As early as 2015, the average Arab will be forced to survive on less than 500 cubic metres of water a year, a level defined as severe scarcity. Shifts in rainfall patterns will certainly affect crops, particularly rice. A "business-as-usual model" for climate change suggests global average temperatures could rise by 4°C by mid-century, and this would devastate agriculture in the Middle East and North Africa, with crop yields perhaps falling by 23-35% with weak carbon fertilisation, or 15-20% with strong carbon fertilisation.
The worldwide cost of infrastructural development capable of responding to the intensifying water crisis could amount to trillions of dollars, and even then the creation of this new infrastructure would itself be energy intensive and would therefore only mitigate the impact of scarcity on richer countries.
Hydrocarbon energy depletion is due to complicate matters even more. In its latest "World Energy Outlook" for 2010 the International Energy Agency (IEA) argued that conventional oil production worldwide most probably peaked in 2006, and is now progressively declining. This conclusion certainly fits the latest production data, which shows that world oil production, has been undulating but gradually declining since around 2005. Yet the IEA also argued that the shortfall will be made up from greater exploitation of unconventional oil and gas sources, albeit at far higher prices because of the greater environmental, energy and extraction costs.
The bad news is that the IEA’s optimism about unconventional sources could be fundamentally misplaced. The six biggest Middle East oil producing countries officially hold around 74bn barrels (Gbs) of proven oil reserves between them. But British geologist Euan Mearns of Aberdeen University notes that published reserve data puts the most likely size of these reserves at only around 350 Gbs. And the UK government’s former chief scientific adviser, Sir David King, found in a study for Energy Policy that official world oil reserves had been overstated by up to a third – implying that we are on the verge of a major ‘tipping point’ in oil production. Other studies by Sweden's Uppsala University, Reading and Newcastle Universities in the UK and Boston University in the U.S. suggest that the energy return on energy invested (EROI) of unconventional oil and gas sources, even accounting for technological advances, will be too small to mitigate peak oil.

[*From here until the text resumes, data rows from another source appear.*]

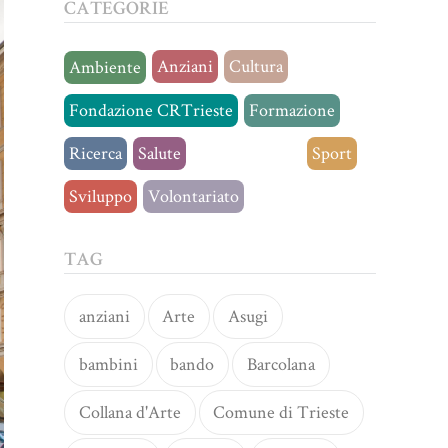
CATEGORIE
Anziani
Cultura
Ambiente
Fondazione CRTrieste
Formazione
Ricerca
Salute
Senza categoria
Sport
Sviluppo
Volontariato
TAG
anziani
Arte
Asugi
bambini
bando
Barcolana
Collana d'Arte
Comune di Trieste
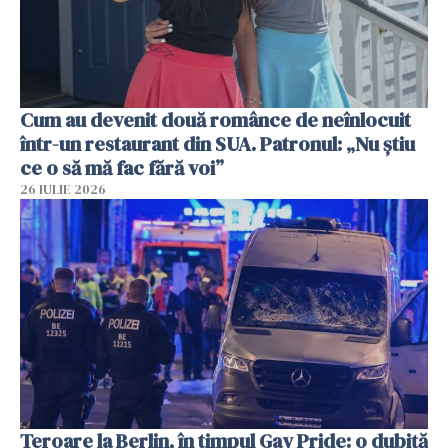
Cum au devenit două românce de neînlocuit
într-un restaurant din SUA. Patronul: „Nu știu
ce o să mă fac fără voi”
26 IULIE 2026
Teroare la Berlin, în timpul Gay Pride: o dubiță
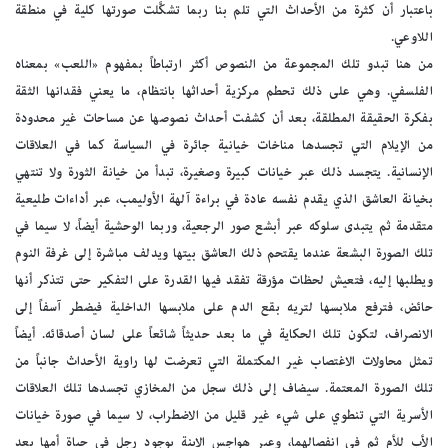
باعتبار أن كثرة من الأحداث التي تلم بنا ربما تشكَّلت صورتها كلية في منطقة
اللاوعي.
من هنا تبدو تلك المجموعة من النصوص أكثر ارتباطاً بمفهوم «اللعب» بمعناه
الفلسفي. وهي على ذلك تحطم مركزية أحداثها بانتظام، ما يعني فقدانها الثقة
بفكرة الحقيقة المطلقة، بعد أن كشفت أحداث نصوصها عن مساحات غير محدودة
من الإيلام التي تجسدها مناخات خيانية جائرة في السياسة كما في العلاقات
الإنسانية. يتجسد ذلك عبر خيانات كبيرة وصغيرة، تبدأ من خيانة الثورة ولا تنتهي
بخيانة العاشق الذي يقدم نفسه عادة في براءة آلهة الأوليمب، عبر أداءات طليعية
متقدمة ثم يتبدى سلوكه عبر أبشع صور الرجعية، وربما الوحشية أيضاً، لا سيما في
تلك الصورة البشعة عندما يقتحم ذلك العاشق بيتها ويدلف مباشرة إلى غرفة النوم
ويطلبها إليه، فتعيش لحظات مؤرقة تفقد فيها القدرة على التفكير حتى تتذكر أنها
حائض، فترفع ملابسها لتريه بقع الدم على ملابسها الداخلية فيضطر آسفاً إلى
الانصراف، لتكون تلك الحكاية في ما بعد حديثاً شائعاً على لسان أصدقائه. أيضاً
تمثل محاولات الاغتصاب غير المكتملة التي تعرضت لها راوية الأحداث جانباً من
تلك الصورة المعتمة. سيضاف إلى ذلك سجل من المخازي تجسدها تلك العلاقات
الأسرية التي تنطوي على شيء غير قليل من الاضطراب، لا سيما في صورة خيانات
الأب للأم ثم في انفصالهما، وعبر هواجس الابنة بوجود رجل في حياة أمها بعد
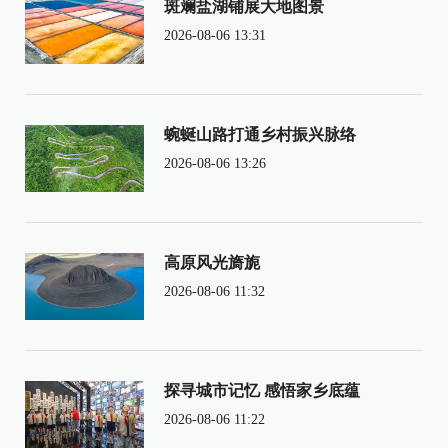
斑斓盐湖铺展大地图景
2026-08-06 13:31
蜿蜒山路打通乡村振兴脉络
2026-08-06 13:26
高原风光旖旎
2026-08-06 11:32
探寻城市记忆 感悟家乡底蕴
2026-08-06 11:22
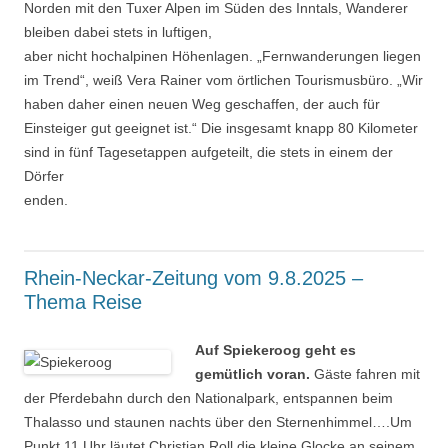
Norden mit den Tuxer Alpen im Süden des Inntals, Wanderer
bleiben dabei stets in luftigen,
aber nicht hochalpinen Höhenlagen. „Fernwanderungen liegen
im Trend“, weiß Vera Rainer vom örtlichen Tourismusbüro. „Wir
haben daher einen neuen Weg geschaffen, der auch für
Einsteiger gut geeignet ist.“ Die insgesamt knapp 80 Kilometer
sind in fünf Tagesetappen aufgeteilt, die stets in einem der
Dörfer
enden.
Rhein-Neckar-Zeitung vom 9.8.2025 –
Thema Reise
Auf Spiekeroog geht es
gemütlich voran.
Gäste fahren mit
der Pferdebahn durch den Nationalpark, entspannen beim
Thalasso und staunen nachts über den Sternenhimmel….Um
Punkt 11 Uhr läutet Christian Roll die kleine Glocke an seinem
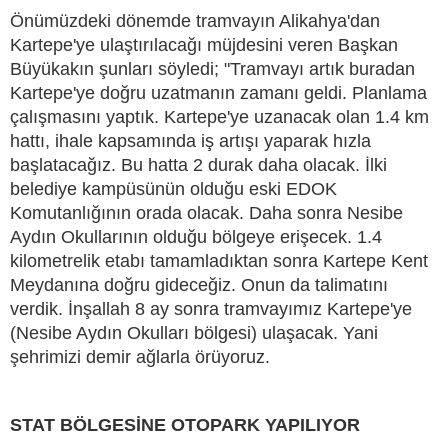
Önümüzdeki dönemde tramvayın Alikahya'dan
Kartepe'ye ulaştırılacağı müjdesini veren Başkan
Büyükakın şunları söyledi; "Tramvayı artık buradan
Kartepe'ye doğru uzatmanın zamanı geldi. Planlama
çalışmasını yaptık. Kartepe'ye uzanacak olan 1.4 km
hattı, ihale kapsamında iş artışı yaparak hızla
başlatacağız. Bu hatta 2 durak daha olacak. İlki
belediye kampüsünün olduğu eski EDOK
Komutanlığının orada olacak. Daha sonra Nesibe
Aydın Okullarının olduğu bölgeye erişecek. 1.4
kilometrelik etabı tamamladıktan sonra Kartepe Kent
Meydanına doğru gideceğiz. Onun da talimatını
verdik. İnşallah 8 ay sonra tramvayımız Kartepe'ye
(Nesibe Aydın Okulları bölgesi) ulaşacak. Yani
şehrimizi demir ağlarla örüyoruz.
STAT BÖLGESİNE OTOPARK YAPILIYOR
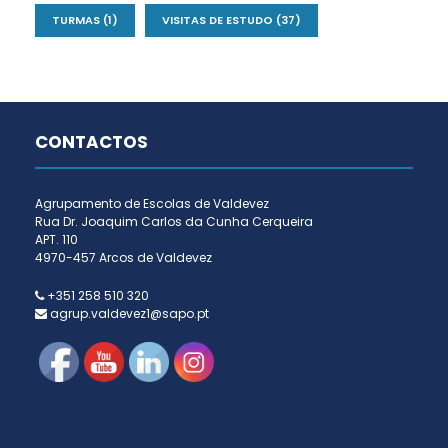
TURMAS
(1)
VISITAS DE ESTUDO
(37)
CONTACTOS
Agrupamento de Escolas de Valdevez
Rua Dr. Joaquim Carlos da Cunha Cerqueira
APT. 110
4970-457 Arcos de Valdevez
+351 258 510 320
agrup.valdevez1@sapo.pt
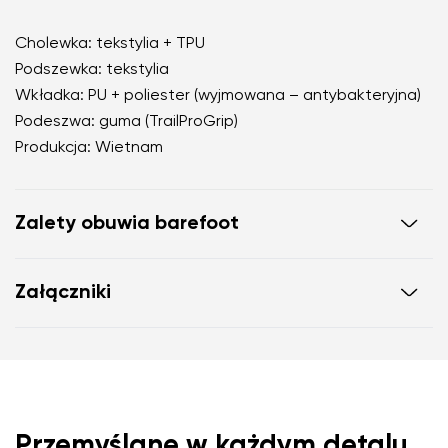
Cholewka: tekstylia + TPU
Podszewka: tekstylia
Wkładka: PU + poliester (wyjmowana – antybakteryjna)
Podeszwa: guma (TrailProGrip)
Produkcja: Wietnam
Zalety obuwia barefoot
ultra elastyczna podeszwa
Załączniki
zerowy drop: pięta i palce w jednej płaszczyźnie dla
zapewnienia prawidłowej postawy
Instrukcja użytkowania obuwia
obszerna końcówka dla palców u stóp
lekkie buty
Karta gwarancyjna
Przemyślane w każdym detalu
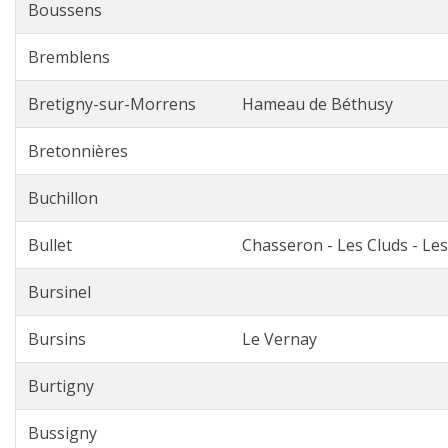
Boussens
Bremblens
Bretigny-sur-Morrens
Hameau de Béthusy
Bretonnières
Buchillon
Bullet
Chasseron - Les Cluds - Le
Bursinel
Bursins
Le Vernay
Burtigny
Bussigny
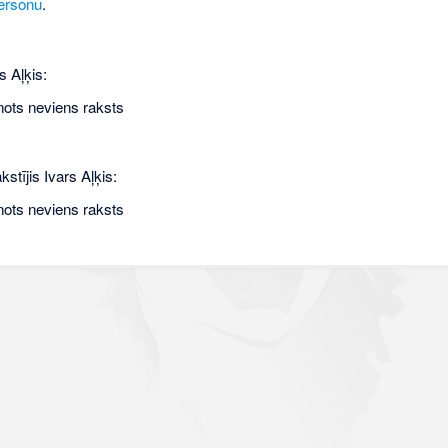
ersonu
.
s Aļķis:
nots neviens raksts
kstījis Ivars Aļķis:
nots neviens raksts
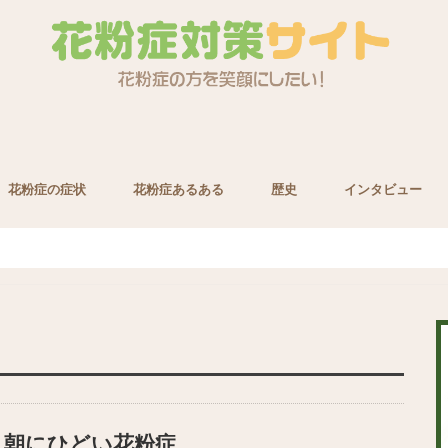
花粉症の症状
花粉症あるある
歴史
インタビュー
養素
朝にひどい花粉症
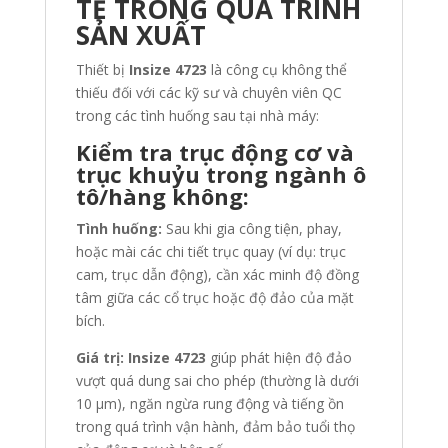
TẾ TRONG QUÁ TRÌNH
SẢN XUẤT
Thiết bị
Insize 4723
là công cụ không thể
thiếu đối với các kỹ sư và chuyên viên QC
trong các tình huống sau tại nhà máy:
Kiểm tra trục động cơ và
trục khuỷu trong ngành ô
tô/hàng không:
Tình huống:
Sau khi gia công tiện, phay,
hoặc mài các chi tiết trục quay (ví dụ: trục
cam, trục dẫn động), cần xác minh độ đồng
tâm giữa các cổ trục hoặc độ đảo của mặt
bích.
Giá trị:
Insize 4723
giúp phát hiện độ đảo
vượt quá dung sai cho phép (thường là dưới
10 µm), ngăn ngừa rung động và tiếng ồn
trong quá trình vận hành, đảm bảo tuổi thọ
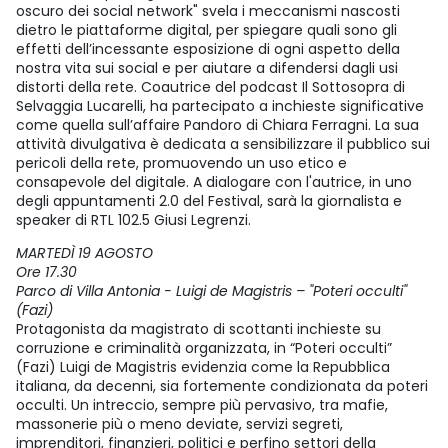
oscuro dei social network" svela i meccanismi nascosti
dietro le piattaforme digital, per spiegare quali sono gli
effetti dell’incessante esposizione di ogni aspetto della
nostra vita sui social e per aiutare a difendersi dagli usi
distorti della rete. Coautrice del podcast Il Sottosopra di
Selvaggia Lucarelli, ha partecipato a inchieste significative
come quella sull’affaire Pandoro di Chiara Ferragni. La sua
attività divulgativa è dedicata a sensibilizzare il pubblico sui
pericoli della rete, promuovendo un uso etico e
consapevole del digitale. A dialogare con l'autrice, in uno
degli appuntamenti 2.0 del Festival, sarà la giornalista e
speaker di RTL 102.5 Giusi Legrenzi.
MARTEDÌ 19 AGOSTO
Ore 17.30
Parco di Villa Antonia - Luigi de Magistris – "Poteri occulti"
(Fazi)
Protagonista da magistrato di scottanti inchieste su
corruzione e criminalità organizzata, in “Poteri occulti”
(Fazi) Luigi de Magistris evidenzia come la Repubblica
italiana, da decenni, sia fortemente condizionata da poteri
occulti. Un intreccio, sempre più pervasivo, tra mafie,
massonerie più o meno deviate, servizi segreti,
imprenditori, finanzieri, politici e perfino settori della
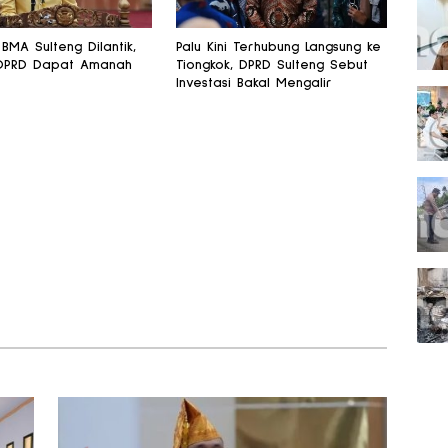
BMA Sulteng Dilantik,
Palu Kini Terhubung Langsung ke
DPRD Dapat Amanah
Tiongkok, DPRD Sulteng Sebut
Investasi Bakal Mengalir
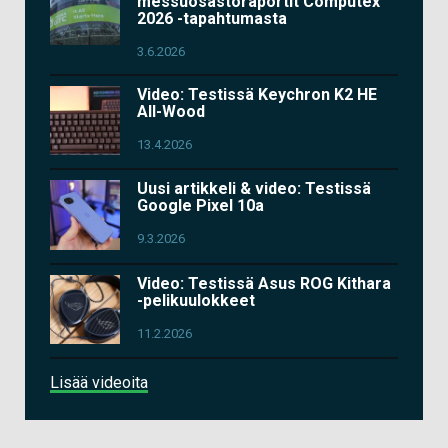
messuosastoraportit Computex
2026 -tapahtumasta
3.6.2026
Video: Testissä Keychron K2 HE
All-Wood
13.4.2026
Uusi artikkeli & video: Testissä
Google Pixel 10a
9.3.2026
Video: Testissä Asus ROG Kithara
-pelikuulokkeet
11.2.2026
Lisää videoita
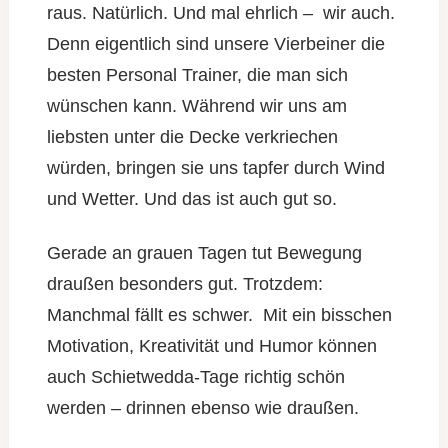
Probleme an, sondern berücksichtigt dabei die
raus. Natürlich. Und mal ehrlich – wir auch.
Harmonie in eurem
Denn eigentlich sind unsere Vierbeiner die
besten Personal Trainer, die man sich
wünschen kann. Während wir uns am
liebsten unter die Decke verkriechen
würden, bringen sie uns tapfer durch Wind
und Wetter. Und das ist auch gut so.
Gerade an grauen Tagen tut Bewegung
draußen besonders gut. Trotzdem:
Manchmal fällt es schwer. Mit ein bisschen
Motivation, Kreativität und Humor können
auch Schietwedda-Tage richtig schön
werden – drinnen ebenso wie draußen.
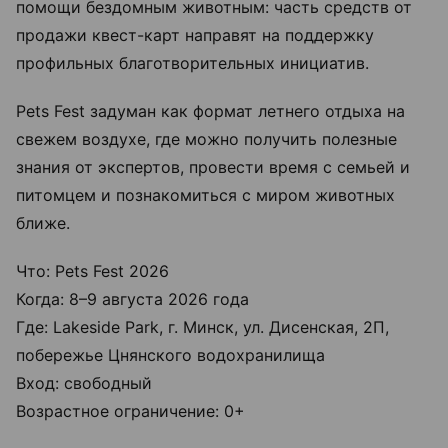
помощи бездомным животным: часть средств от
продажи квест-карт направят на поддержку
профильных благотворительных инициатив.
Pets Fest задуман как формат летнего отдыха на
свежем воздухе, где можно получить полезные
знания от экспертов, провести время с семьей и
питомцем и познакомиться с миром животных
ближе.
Что: Pets Fest 2026
Когда: 8–9 августа 2026 года
Где: Lakeside Park, г. Минск, ул. Дисенская, 2П,
побережье Цнянского водохранилища
Вход: свободный
Возрастное ограничение: 0+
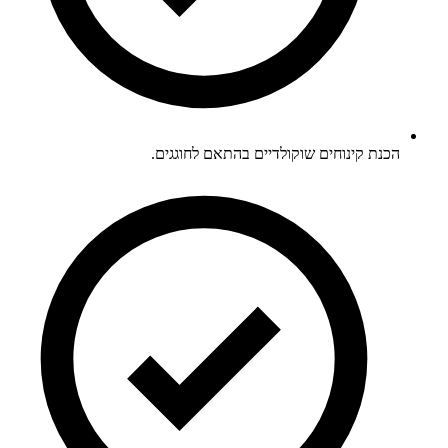
הכנת קינוחים שוקולדיים בהתאם לחוגגים.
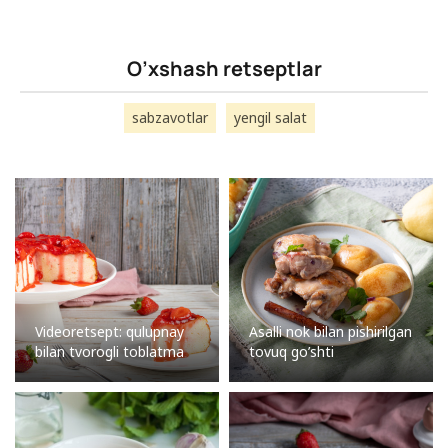
O’xshash retseptlar
sabzavotlar
yengil salat
Videoretsept: qulupnay
Asalli nok bilan pishirilgan
bilan tvorogli toblatma
tovuq go’shti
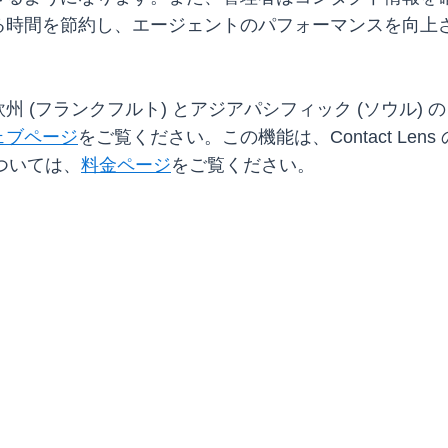
る時間を節約し、エージェントのパフォーマンスを向上
(フランクフルト) とアジアパシフィック (ソウル) の 
ェブページ
をご覧ください。この機能は、Contact Le
については、
料金ページ
をご覧ください。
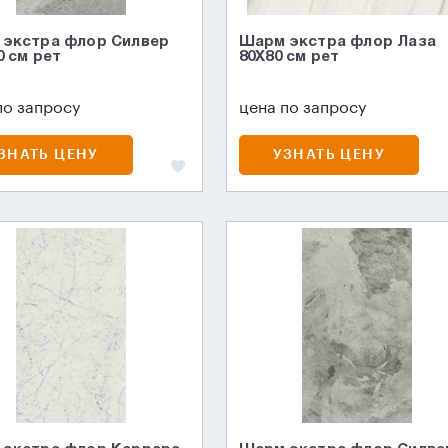
экстра флор Силвер
Шарм экстра флор Лаза
0 см рет
80X80 см рет
по запросу
цена по запросу
ЗНАТЬ ЦЕНУ
УЗНАТЬ ЦЕНУ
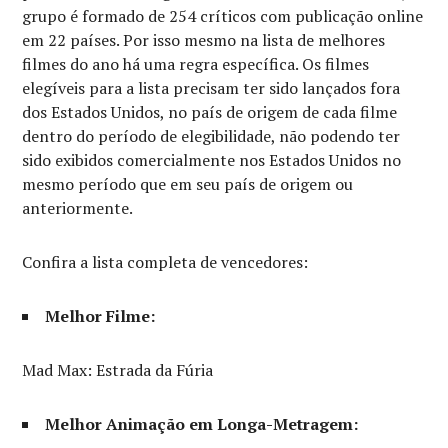
grupo é formado de 254 críticos com publicação online
em 22 países. Por isso mesmo na lista de melhores
filmes do ano há uma regra específica. Os filmes
elegíveis para a lista precisam ter sido lançados fora
dos Estados Unidos, no país de origem de cada filme
dentro do período de elegibilidade, não podendo ter
sido exibidos comercialmente nos Estados Unidos no
mesmo período que em seu país de origem ou
anteriormente.
Confira a lista completa de vencedores:
Melhor Filme:
Mad Max: Estrada da Fúria
Melhor Animação em Longa-Metragem:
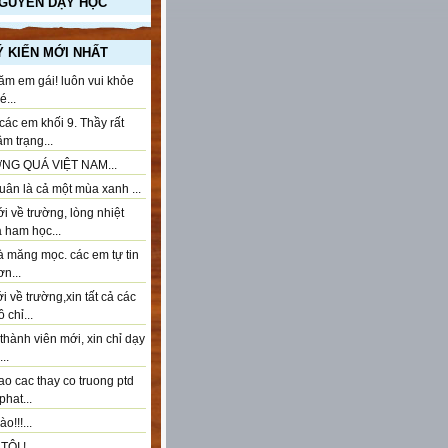
NGUYÊN DẠY HỌC
Ý KIẾN MỚI NHẤT
ăm em gái! luôn vui khỏe
...
ác em khối 9. Thầy rất
âm trạng...
NG QUÁ VIỆT NAM...
ân là cả một mùa xanh ...
 về trường, lòng nhiệt
à ham học...
à măng mọc. các em tự tin
n...
 về trường,xin tất cả các
 chỉ...
thành viên mới, xin chỉ dạy
..
ao cac thay co truong ptd
phat...
o!!!...
ÔI !...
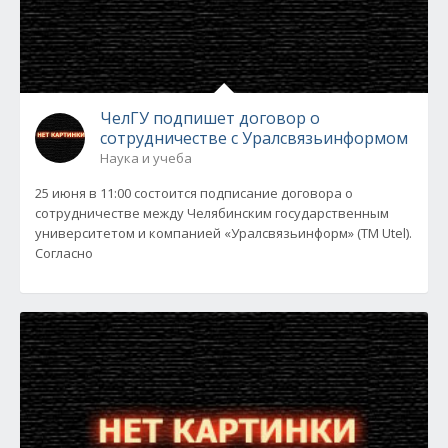
ЧелГУ подпишет договор о
сотрудничестве с Уралсвязьинформом
Наука и учеба
25 июня в 11:00 состоится подписание договора о
сотрудничестве между Челябинским государственным
университетом и компанией «Уралсвязьинформ» (ТМ Utel).
Согласно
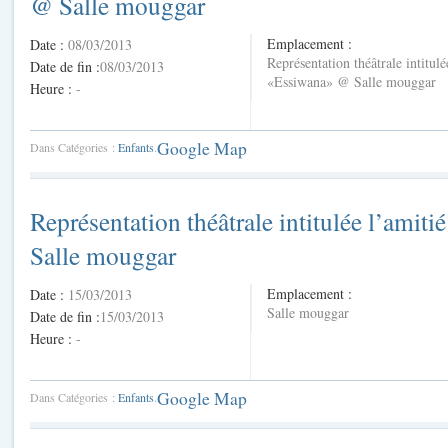
@ Salle mouggar
Emplacement :
Date :
08/03/2013
Représentation théâtrale intitulé
Date de fin :
08/03/2013
«Essiwana» @ Salle mouggar
Heure :
-
Google Map
Dans Catégories :
Enfants
.
Représentation théâtrale intitulée l’amiti
Salle mouggar
Emplacement :
Date :
15/03/2013
Salle mouggar
Date de fin :
15/03/2013
Heure :
-
Google Map
Dans Catégories :
Enfants
.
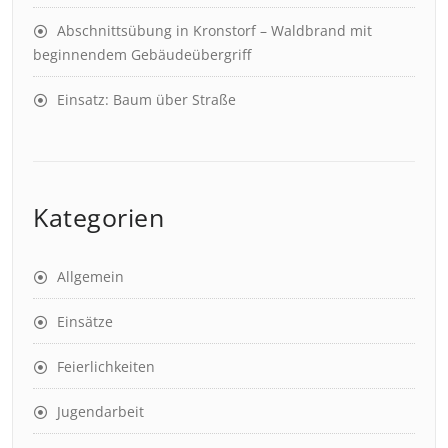
Abschnittsübung in Kronstorf – Waldbrand mit
beginnendem Gebäudeübergriff
Einsatz: Baum über Straße
Kategorien
Allgemein
Einsätze
Feierlichkeiten
Jugendarbeit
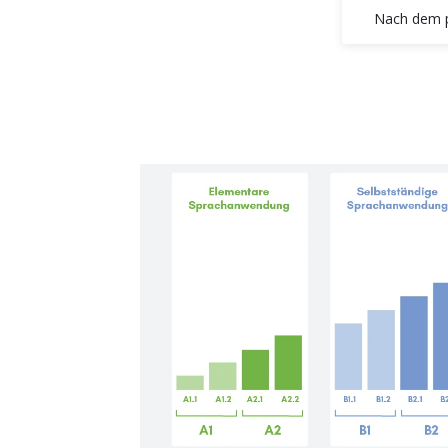
Nach dem p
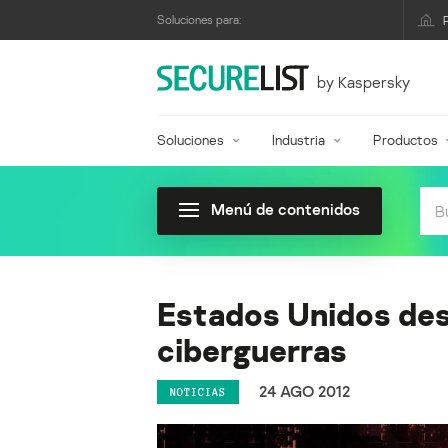
Soluciones para:
by Kaspersky
Soluciones
Industria
Productos
Menú de contenidos
Estados Unidos desa
ciberguerras
24 AGO 2012
NOTICIAS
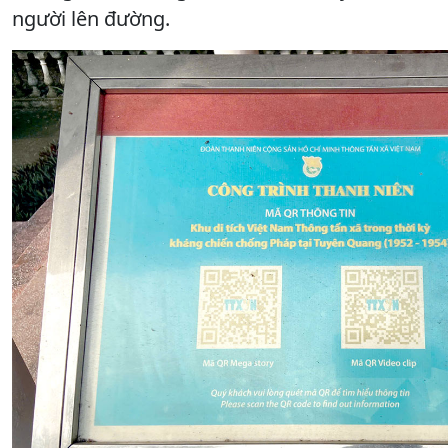
người lên đường.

All this means not only that the era of cheap oil is over, but that within the next decade or so major oil producing countries will increasingly struggle against costly, below-ground geological constraints.
If that proves to be the case, then by 2020, perhaps as early as 2015, the contribution of Middle East oil to world energy consumption could become negligible. That in turn would mean a catastrophic loss of state revenues for what are now the major Arab oil producing countries, rendering them highly vulnerable to the converging impacts of existing water shortages, rapid demographic expansion, climate change induced-droughts and declining crop yields.
This worst-case scenario is not inevitable, but there is only a very short window of opportunity for policies to change the situation. Revising water conservation, management and distribution efforts that have been neglected can reduce water consumption and increase efficiency, but these need to be combined with radical efforts to speed the transition away from oil dependence to a zero-carbon renewable energy infrastructure. Furthermore, concerted investments in health, education and citizens' rights, especially for women, are the key tools for alleviating population growth in the region, and unless Arab governments pursue these policy measures urgently they are unlikely to survive beyond the first quarter of this century.